(Stored data)

- Opening Delimiter -

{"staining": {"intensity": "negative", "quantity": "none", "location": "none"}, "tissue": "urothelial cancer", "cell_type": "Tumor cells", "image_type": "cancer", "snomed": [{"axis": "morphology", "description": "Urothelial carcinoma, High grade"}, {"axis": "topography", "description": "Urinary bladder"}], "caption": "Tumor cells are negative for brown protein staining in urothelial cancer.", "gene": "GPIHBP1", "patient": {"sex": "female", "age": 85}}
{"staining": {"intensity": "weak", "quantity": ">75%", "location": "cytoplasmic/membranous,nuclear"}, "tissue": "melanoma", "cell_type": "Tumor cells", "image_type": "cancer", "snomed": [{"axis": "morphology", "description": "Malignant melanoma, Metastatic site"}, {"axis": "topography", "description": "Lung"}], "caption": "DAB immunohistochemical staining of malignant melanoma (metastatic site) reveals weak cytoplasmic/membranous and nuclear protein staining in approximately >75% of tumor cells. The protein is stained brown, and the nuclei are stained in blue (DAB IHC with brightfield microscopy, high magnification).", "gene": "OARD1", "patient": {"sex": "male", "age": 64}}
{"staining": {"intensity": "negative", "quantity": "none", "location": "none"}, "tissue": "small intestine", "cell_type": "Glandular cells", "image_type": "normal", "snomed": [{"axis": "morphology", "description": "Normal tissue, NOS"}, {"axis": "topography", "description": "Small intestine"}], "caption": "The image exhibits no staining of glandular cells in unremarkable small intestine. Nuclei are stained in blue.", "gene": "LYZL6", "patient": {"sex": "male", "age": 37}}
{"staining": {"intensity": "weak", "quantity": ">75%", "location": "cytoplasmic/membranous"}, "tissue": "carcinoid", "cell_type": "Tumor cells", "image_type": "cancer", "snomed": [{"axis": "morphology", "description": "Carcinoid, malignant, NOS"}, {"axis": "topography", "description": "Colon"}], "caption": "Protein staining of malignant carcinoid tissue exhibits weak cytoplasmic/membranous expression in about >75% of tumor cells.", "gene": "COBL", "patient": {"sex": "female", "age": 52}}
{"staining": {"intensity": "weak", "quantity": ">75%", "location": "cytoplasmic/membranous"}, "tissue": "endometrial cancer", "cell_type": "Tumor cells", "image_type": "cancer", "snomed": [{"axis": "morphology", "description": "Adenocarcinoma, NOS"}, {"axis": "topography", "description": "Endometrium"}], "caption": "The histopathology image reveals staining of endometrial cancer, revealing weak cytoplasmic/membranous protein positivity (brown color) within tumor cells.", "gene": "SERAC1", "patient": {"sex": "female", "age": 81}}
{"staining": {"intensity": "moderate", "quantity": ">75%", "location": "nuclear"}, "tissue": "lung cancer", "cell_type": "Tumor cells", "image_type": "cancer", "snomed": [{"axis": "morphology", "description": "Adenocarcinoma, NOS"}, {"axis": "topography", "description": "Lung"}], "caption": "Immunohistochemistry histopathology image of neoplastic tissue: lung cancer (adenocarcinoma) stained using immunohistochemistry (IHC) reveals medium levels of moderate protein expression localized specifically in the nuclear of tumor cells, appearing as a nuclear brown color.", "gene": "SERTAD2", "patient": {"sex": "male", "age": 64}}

- Closing Delimiter -

Your objective - Every line of the data above is to be repeated exactly.

Answer box -
{"staining": {"intensity": "negative", "quantity": "none", "location": "none"}, "tissue": "urothelial cancer", "cell_type": "Tumor cells", "image_type": "cancer", "snomed": [{"axis": "morphology", "description": "Urothelial carcinoma, High grade"}, {"axis": "topography", "description": "Urinary bladder"}], "caption": "Tumor cells are negative for brown protein staining in urothelial cancer.", "gene": "GPIHBP1", "patient": {"sex": "female", "age": 85}}
{"staining": {"intensity": "weak", "quantity": ">75%", "location": "cytoplasmic/membranous,nuclear"}, "tissue": "melanoma", "cell_type": "Tumor cells", "image_type": "cancer", "snomed": [{"axis": "morphology", "description": "Malignant melanoma, Metastatic site"}, {"axis": "topography", "description": "Lung"}], "caption": "DAB immunohistochemical staining of malignant melanoma (metastatic site) reveals weak cytoplasmic/membranous and nuclear protein staining in approximately >75% of tumor cells. The protein is stained brown, and the nuclei are stained in blue (DAB IHC with brightfield microscopy, high magnification).", "gene": "OARD1", "patient": {"sex": "male", "age": 64}}
{"staining": {"intensity": "negative", "quantity": "none", "location": "none"}, "tissue": "small intestine", "cell_type": "Glandular cells", "image_type": "normal", "snomed": [{"axis": "morphology", "description": "Normal tissue, NOS"}, {"axis": "topography", "description": "Small intestine"}], "caption": "The image exhibits no staining of glandular cells in unremarkable small intestine. Nuclei are stained in blue.", "gene": "LYZL6", "patient": {"sex": "male", "age": 37}}
{"staining": {"intensity": "weak", "quantity": ">75%", "location": "cytoplasmic/membranous"}, "tissue": "carcinoid", "cell_type": "Tumor cells", "image_type": "cancer", "snomed": [{"axis": "morphology", "description": "Carcinoid, malignant, NOS"}, {"axis": "topography", "description": "Colon"}], "caption": "Protein staining of malignant carcinoid tissue exhibits weak cytoplasmic/membranous expression in about >75% of tumor cells.", "gene": "COBL", "patient": {"sex": "female", "age": 52}}
{"staining": {"intensity": "weak", "quantity": ">75%", "location": "cytoplasmic/membranous"}, "tissue": "endometrial cancer", "cell_type": "Tumor cells", "image_type": "cancer", "snomed": [{"axis": "morphology", "description": "Adenocarcinoma, NOS"}, {"axis": "topography", "description": "Endometrium"}], "caption": "The histopathology image reveals staining of endometrial cancer, revealing weak cytoplasmic/membranous protein positivity (brown color) within tumor cells.", "gene": "SERAC1", "patient": {"sex": "female", "age": 81}}
{"staining": {"intensity": "moderate", "quantity": ">75%", "location": "nuclear"}, "tissue": "lung cancer", "cell_type": "Tumor cells", "image_type": "cancer", "snomed": [{"axis": "morphology", "description": "Adenocarcinoma, NOS"}, {"axis": "topography", "description": "Lung"}], "caption": "Immunohistochemistry histopathology image of neoplastic tissue: lung cancer (adenocarcinoma) stained using immunohistochemistry (IHC) reveals medium levels of moderate protein expression localized specifically in the nuclear of tumor cells, appearing as a nuclear brown color.", "gene": "SERTAD2", "patient": {"sex": "male", "age": 64}}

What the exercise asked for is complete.